Wrist-Mounted vs External Camera Tradeoffs
| Factor | Wrist-Mounted | External (Fixed) |
|---|---|---|
| Field of View | Narrow, focused on grasp point | Wide, full workspace coverage |
| Occlusion | Minimal -- always sees what end-effector sees | Arm and gripper can occlude objects |
| Motion blur | High -- requires global shutter + short exposure | Low -- camera is stationary |
| Calibration | Eye-in-hand calibration required | Eye-to-hand calibration (simpler) |
| Cable management | Challenging -- cable must route along arm | Simple -- fixed cable run |
| Weight at end-effector | Adds 50-300g (reduces payload budget) | Zero impact on payload |
| Policy training impact | Strong signal for fine manipulation | Good for spatial reasoning and navigation |
SVRC recommendation: Use both. A fixed overhead + fixed side camera for workspace context, plus a wrist camera for close-up grasp precision. This is the standard 3-camera setup we deploy for data collection services. See our Camera Setup for Teleoperation guide for the complete configuration.
Specific Product Recommendations
Budget Research Setup ($400-$800 total)
2x Logitech BRIO 4K ($200 each) for overhead and side views, 1x Intel RealSense D435i ($200) for supplemental depth.
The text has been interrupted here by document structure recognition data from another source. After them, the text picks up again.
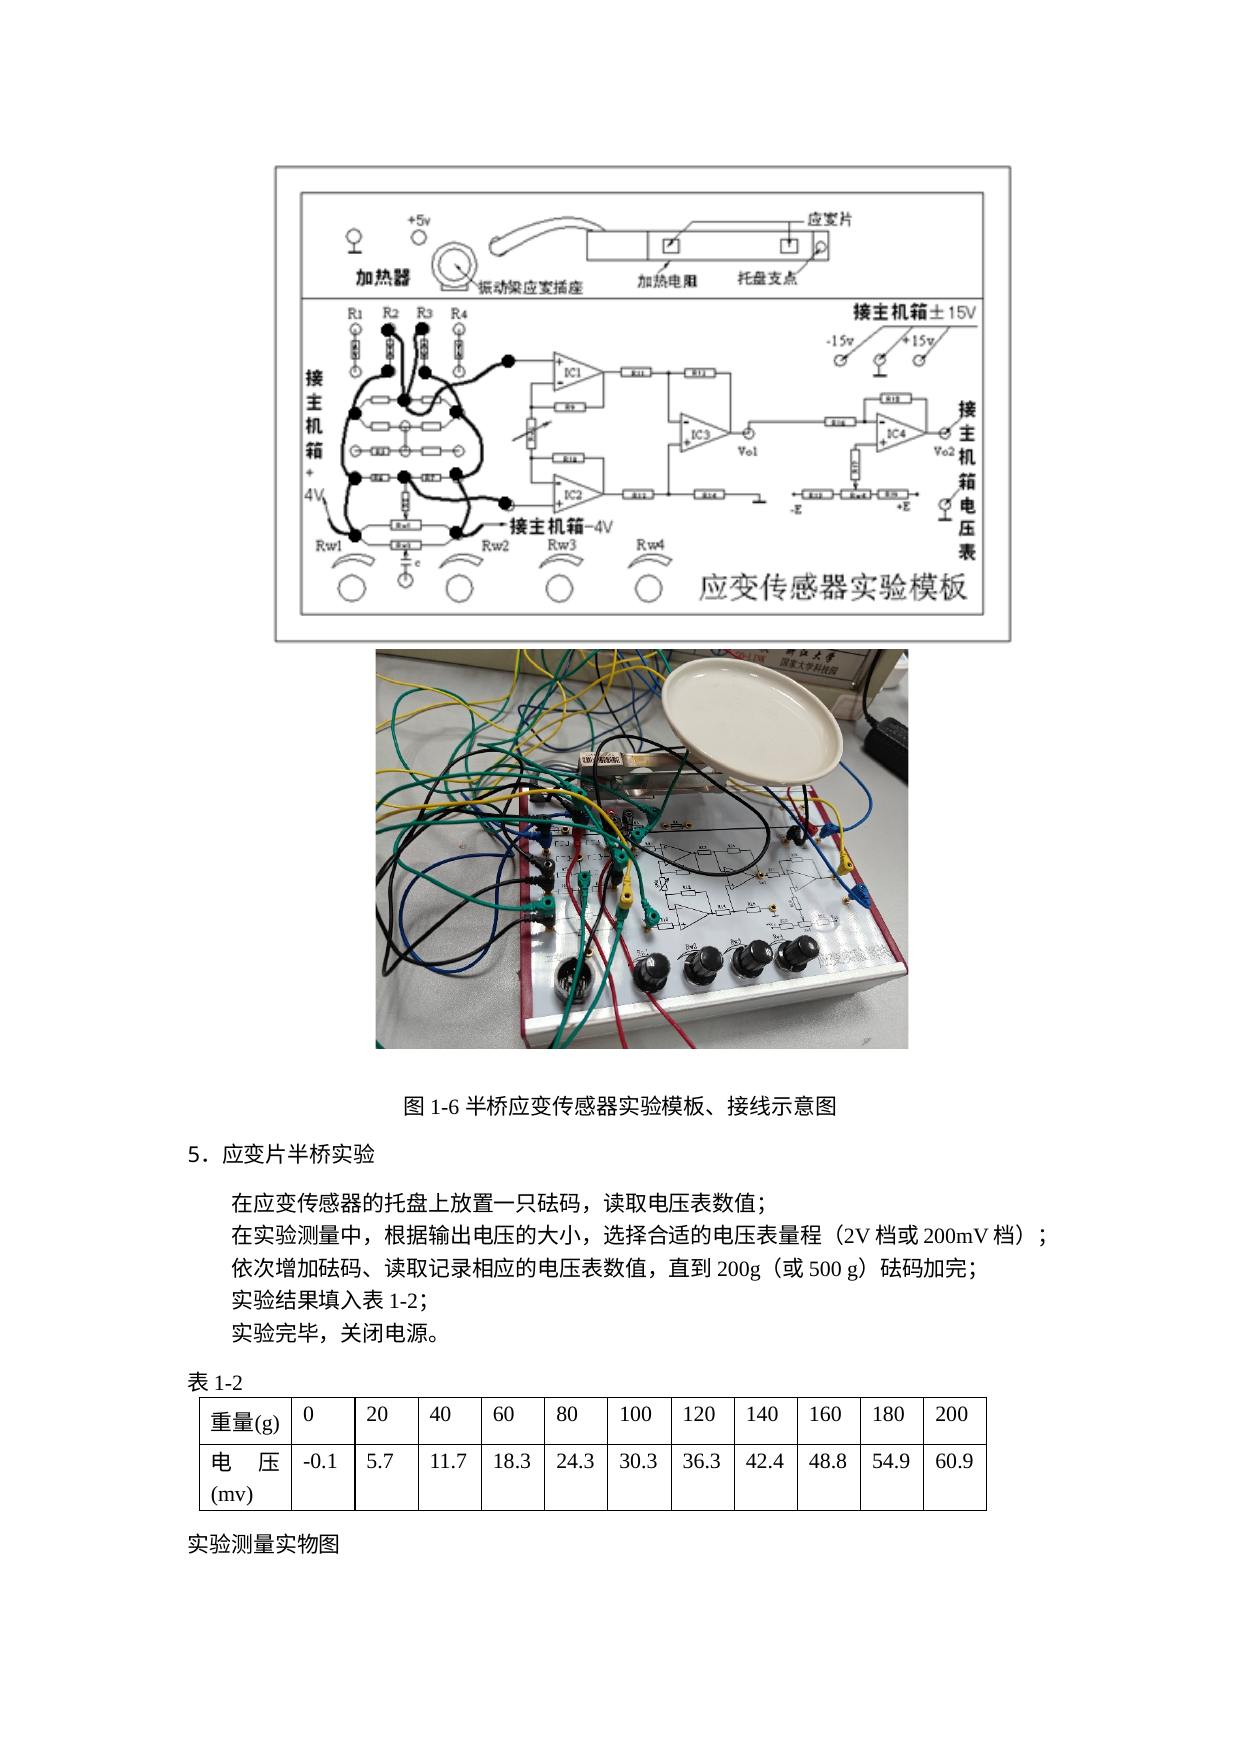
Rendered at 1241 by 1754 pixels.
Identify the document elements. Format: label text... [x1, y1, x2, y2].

table_header 160 [798, 1398, 860, 1443]
text 表1-2 [187, 1364, 1053, 1397]
table_header 100 [608, 1398, 671, 1443]
table_cell 18.3 [482, 1445, 544, 1509]
table_cell 48.8 [798, 1445, 860, 1509]
text 5．应变片半桥实验 [187, 1137, 1053, 1169]
table_header 20 [356, 1398, 418, 1443]
picture [375, 649, 909, 1049]
table_header 重量(g) [200, 1398, 291, 1443]
table_header 40 [419, 1398, 481, 1443]
text 依次增加砝码、读取记录相应的电压表数值，直到200g（或500 g）砝码加完； [187, 1250, 1053, 1283]
table_cell 54.9 [861, 1445, 923, 1509]
table_cell 11.7 [419, 1445, 481, 1509]
table_cell 36.3 [672, 1445, 734, 1509]
table_header 80 [545, 1398, 607, 1443]
text 实验完毕，关闭电源。 [187, 1315, 1053, 1348]
text 实验测量实物图 [187, 1527, 1053, 1559]
picture [269, 162, 1015, 647]
table_header 60 [482, 1398, 544, 1443]
text 在实验测量中，根据输出电压的大小，选择合适的电压表量程（2V档或200mV档）； [187, 1218, 1053, 1250]
table_header 140 [735, 1398, 797, 1443]
table_cell 电压(mv) [200, 1445, 291, 1509]
table_cell -0.1 [292, 1445, 354, 1509]
table_cell 42.4 [735, 1445, 797, 1509]
text 在应变传感器的托盘上放置一只砝码，读取电压表数值； [187, 1185, 1053, 1218]
table_cell 5.7 [356, 1445, 418, 1509]
text 实验结果填入表1-2； [187, 1283, 1053, 1315]
table_header 120 [672, 1398, 734, 1443]
table_cell 60.9 [924, 1445, 986, 1509]
text 图1-6 半桥应变传感器实验模板、接线示意图 [187, 1088, 1053, 1121]
table_cell 24.3 [545, 1445, 607, 1509]
table_header 180 [861, 1398, 923, 1443]
table_header 200 [924, 1398, 986, 1443]
table_cell 30.3 [608, 1445, 671, 1509]
table_header 0 [292, 1398, 354, 1443]
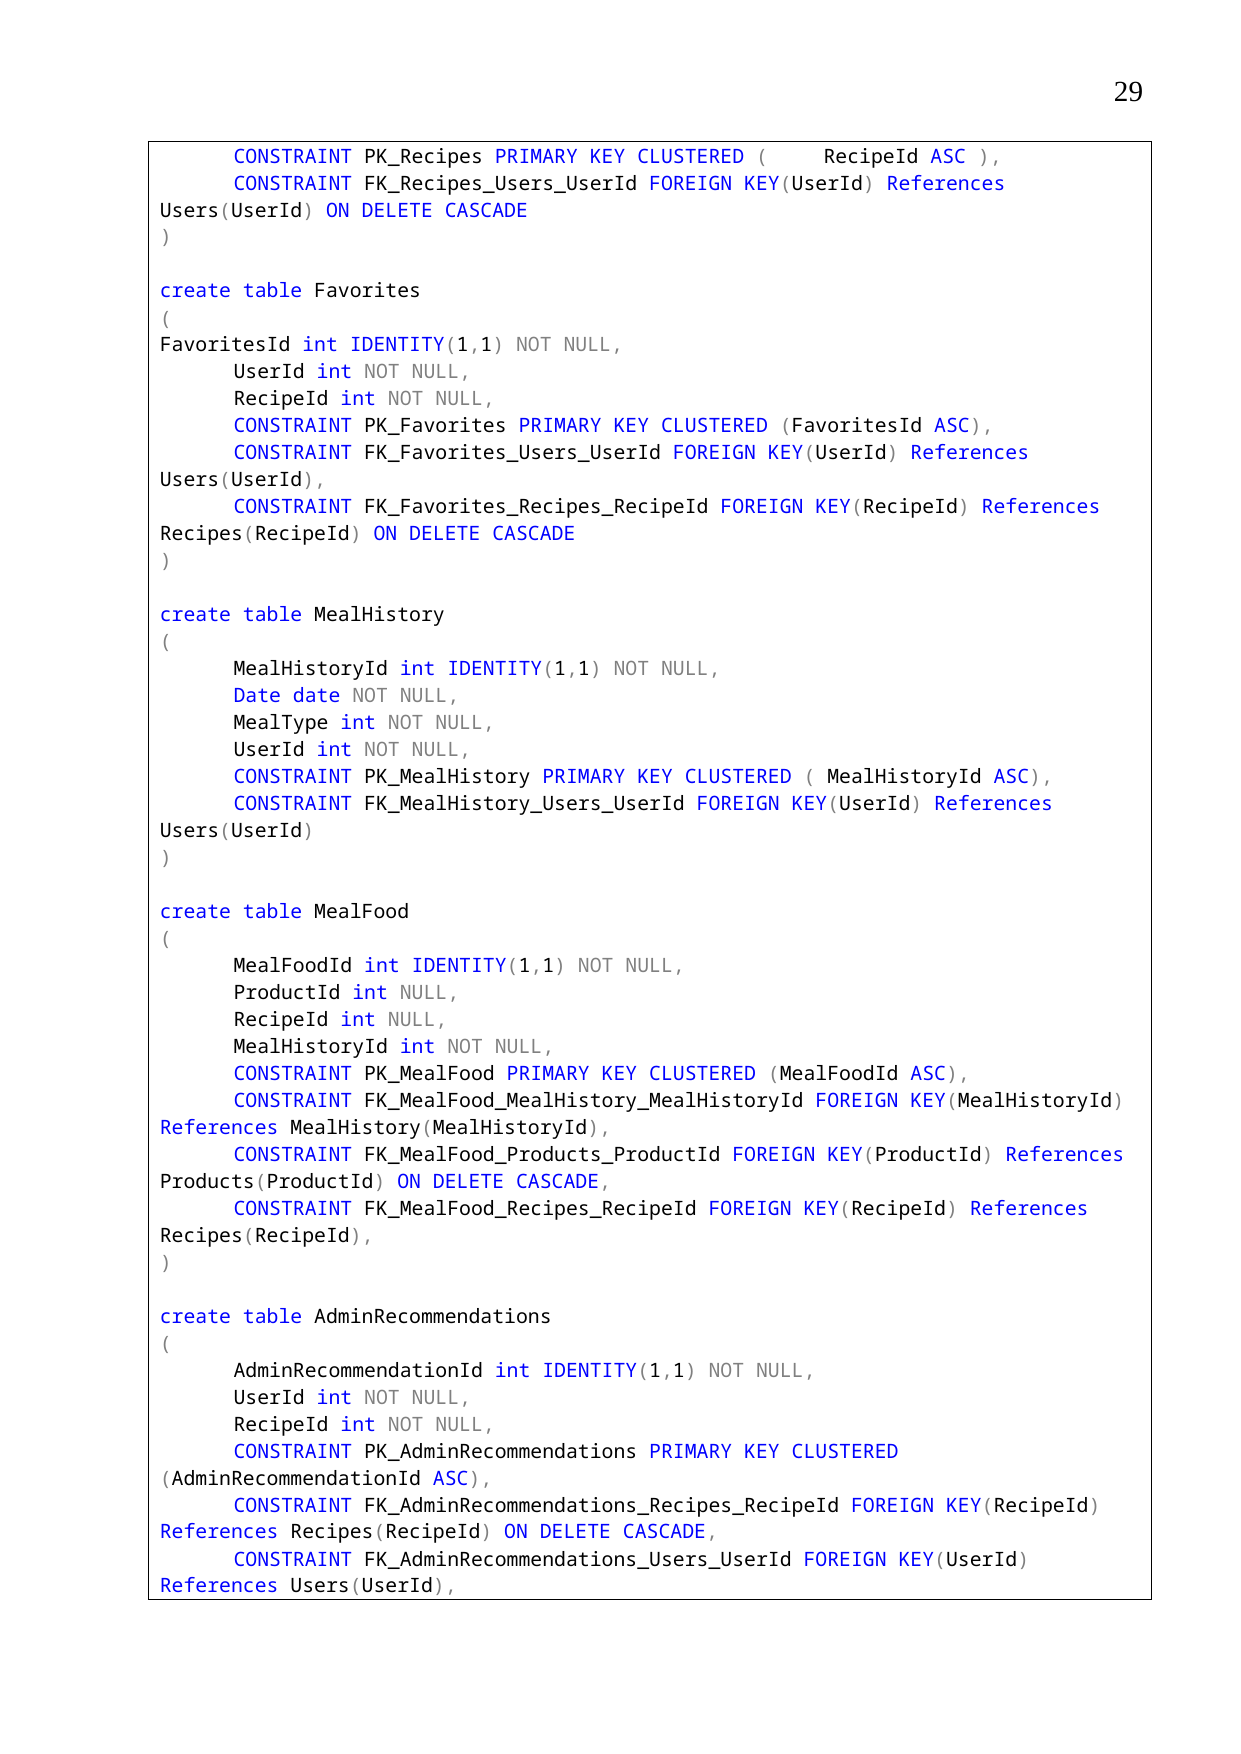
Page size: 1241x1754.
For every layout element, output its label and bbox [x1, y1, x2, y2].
Limitations: rolling shutter on BRIO, USB latency jitter. Suitable for slow manipulation tasks (<50 mm/s) and initial prototyping.
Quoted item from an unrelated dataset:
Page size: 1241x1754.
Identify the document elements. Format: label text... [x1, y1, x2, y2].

Standard Research Setup ($1,500-$3,000 total)
2x Basler ace2 a2A1920-160ucBAS ($650 each) with global shutter for overhead and side views, 1x RealSense D435i ($200) for depth. Add a GigE switch with PoE ($100) and an Arduino Uno ($25) for hardware triggering. This is the setup SVRC uses for most data collection engagements.
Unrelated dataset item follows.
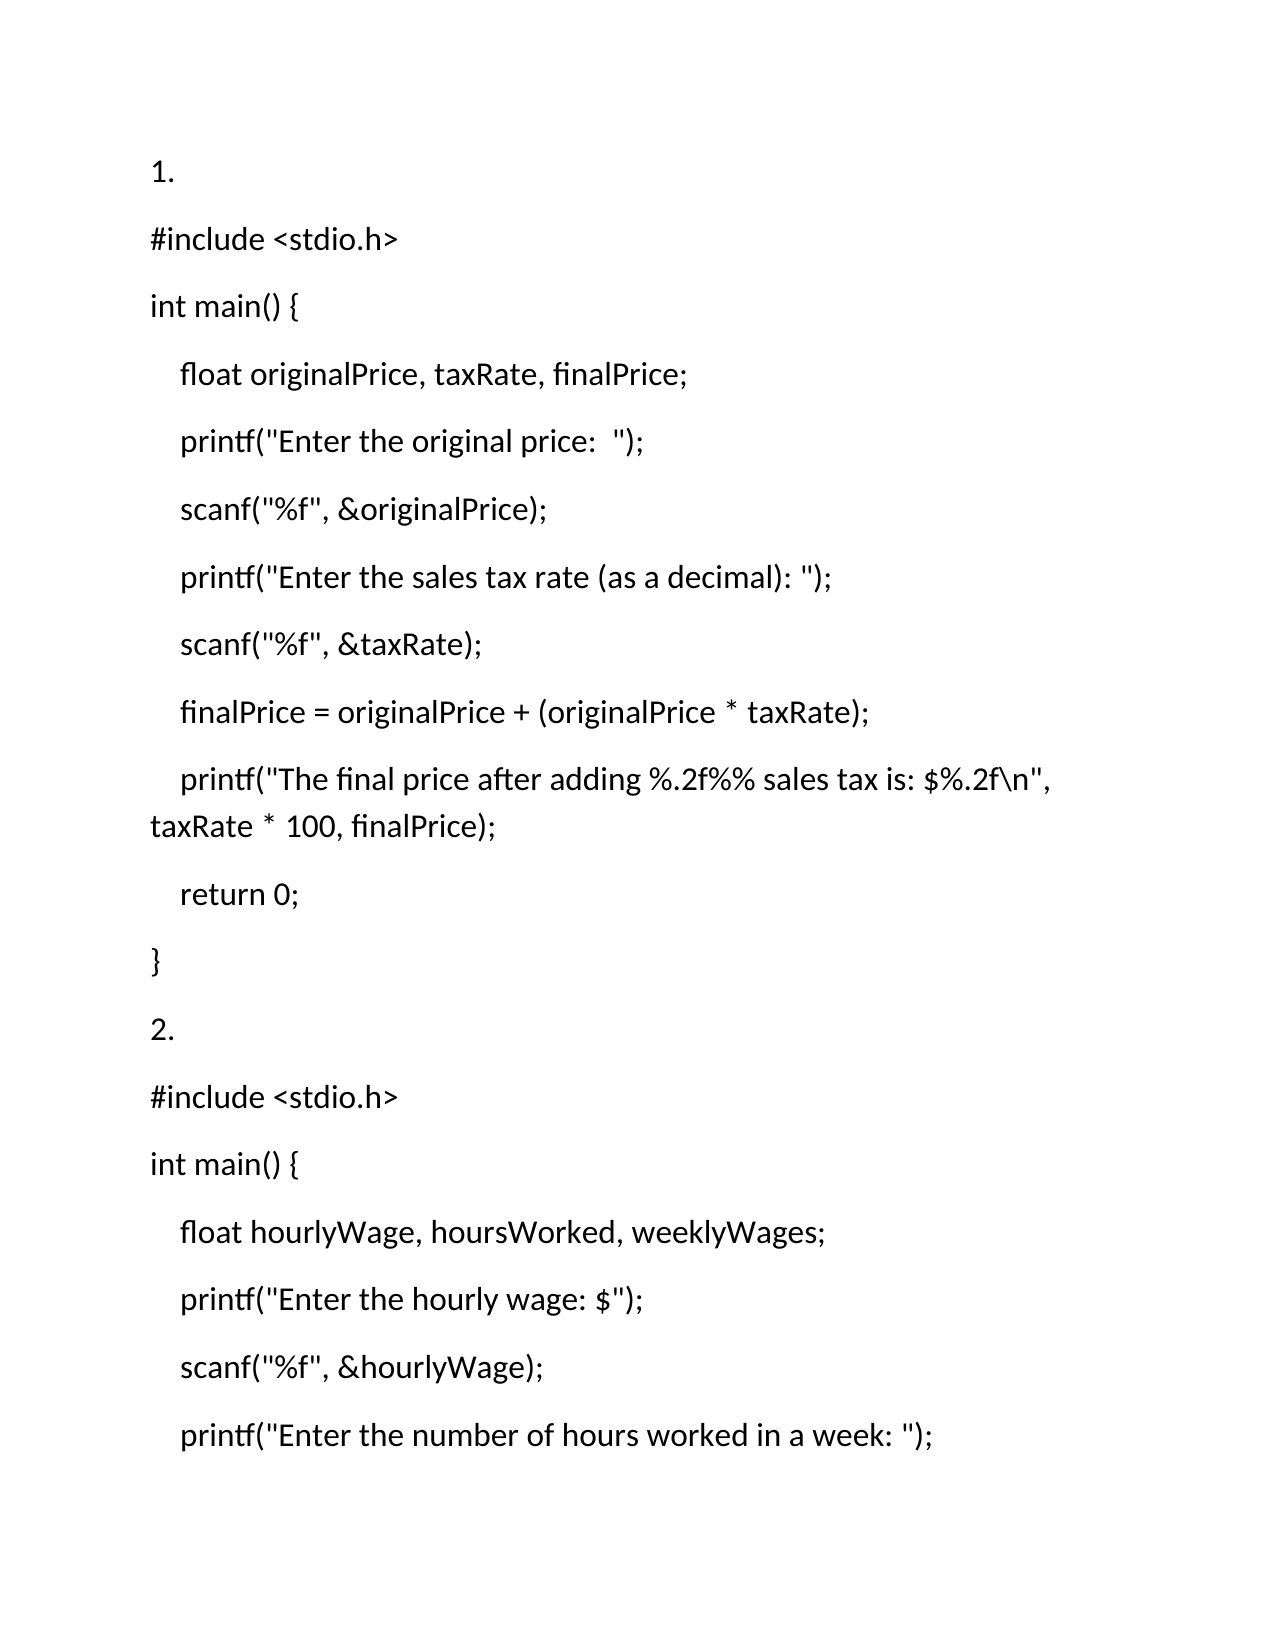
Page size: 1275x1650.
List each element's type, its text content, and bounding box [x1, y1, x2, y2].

Production Vision System ($5,000-$20,000)
Photoneo PhoXi 3D Scanner ($8,000-$15,000) for bin picking with sub-millimeter depth accuracy. Or Ensenso N-series ($5,000-$8,000) for structured-light 3D scanning. These are typically paired with industrial-grade 2D cameras (Basler ace2 or FLIR Blackfly S) for color overlay.
For Wrist Cameras
Intel RealSense D405 ($200, compact form factor designed for short-range), or a Basler dart with USB3 ($300-$500, global shutter, very compact). The D405 has a 1.5 cm minimum depth distance, making it ideal for close-up grasp observation.
Vision Processing Pipeline
A typical robot vision pipeline for manipulation tasks:
- Image acquisition: Camera driver publishes
sensor_msgs/Imageon ROS2 topic at 30-60 Hz - Undistortion: Apply calibration parameters via
image_procnode or in-driver - Object detection/segmentation: Run inference (YOLOv8, Segment Anything, or custom model) on GPU. Publish detected object poses as
geometry_msgs/PoseArray - Point cloud generation: If depth camera is used, generate point cloud via
depth_image_proc. Filter by workspace bounding box - Grasp planning: Feed detected objects and point cloud to grasp planner (GraspIt!, Contact-GraspNet, or learned policy)
- Recording: Log synchronized images, poses, and actions to HDF5 for training data
For GPU inference, an NVIDIA RTX 3060 (12GB VRAM) handles YOLOv8-Medium at 30+ fps on 1280x960 images. For Segment Anything, an RTX 4070 or better is recommended.